** Opening Text provided block **

From c84836c0df673af9395d65b96a349ef28419be4d Mon Sep 17 00:00:00 2001
From: rishab-partha <rishab.parthasarathy@gmail.com>
Date: Wed, 21 Aug 2024 06:05:16 +0000
Subject: [PATCH] add fsdp wrapping

---
 diffusion/models/models.py | 40 ++++++++++++++++++++++++++++++++++++++
 1 file changed, 40 insertions(+)

diff --git a/diffusion/models/models.py b/diffusion/models/models.py
index 8fd5a33d..737b125b 100644
--- a/diffusion/models/models.py
+++ b/diffusion/models/models.py
@@ -233,6 +233,26 @@ def stable_diffusion_2(
             target_modules=['to_k', 'to_q', 'to_v', 'to_out.0'],
         )
         model.unet.add_adapter(unet_lora_config)
+        model.unet._fsdp_wrap = True
+        if hasattr(model.unet, 'mid_block') and model.unet.mid_block is not None:
+            for attention in model.unet.mid_block.attentions:
+                attention._fsdp_wrap = True
+            for resnet in model.unet.mid_block.resnets:
+                resnet._fsdp_wrap = True
+        for block in model.unet.up_blocks:
+            if hasattr(block, 'attentions'):
+                for attention in block.attentions:
+                    attention._fsdp_wrap = True
+            if hasattr(block, 'resnets'):
+                for resnet in block.resnets:
+                    resnet._fsdp_wrap = True
+        for block in model.unet.down_blocks:
+            if hasattr(block, 'attentions'):
+                for attention in block.attentions:
+                    attention._fsdp_wrap = True
+            if hasattr(block, 'resnets'):
+                for resnet in block.resnets:
+                    resnet._fsdp_wrap = True
 
     if torch.cuda.is_available():
         model = DeviceGPU().module_to_device(model)

** Closing Text provided block **

> **Study questions**
a. Say whether each statement agrees with the patch, answering yes or no and quoting the words of the patch that decide it: (i) the UNet itself is marked for FSDP wrapping; (ii) the patch is dated in 2023; (iii) the patch changes the file diffusion/models/models.py.
b. In the patch, what two conditions must hold before the attentions and resnets of the mid block are marked for wrapping?
The material that comes next is from a different source.

** Opening Given data block **

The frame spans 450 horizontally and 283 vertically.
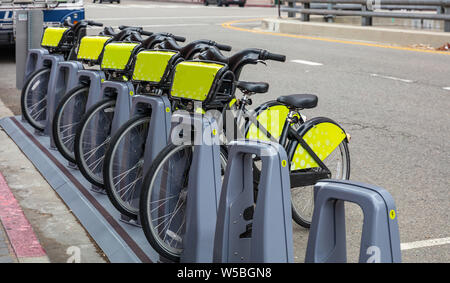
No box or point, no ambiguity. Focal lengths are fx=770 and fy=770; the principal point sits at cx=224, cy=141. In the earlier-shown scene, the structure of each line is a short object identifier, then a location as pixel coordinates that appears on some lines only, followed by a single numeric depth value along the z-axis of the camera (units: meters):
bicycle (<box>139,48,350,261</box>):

** Closing Given data block **

> **Exercise answers**
a.
(i) Yes: "model.unet._fsdp_wrap = True"
(ii) No: "Date: Wed, 21 Aug 2024 06:05:16 +0000"
(iii) Yes: "diff --git a/diffusion/models/models.py b/diffusion/models/models.py"

b. The UNet must have a mid_block attribute, and that mid_block must not be None.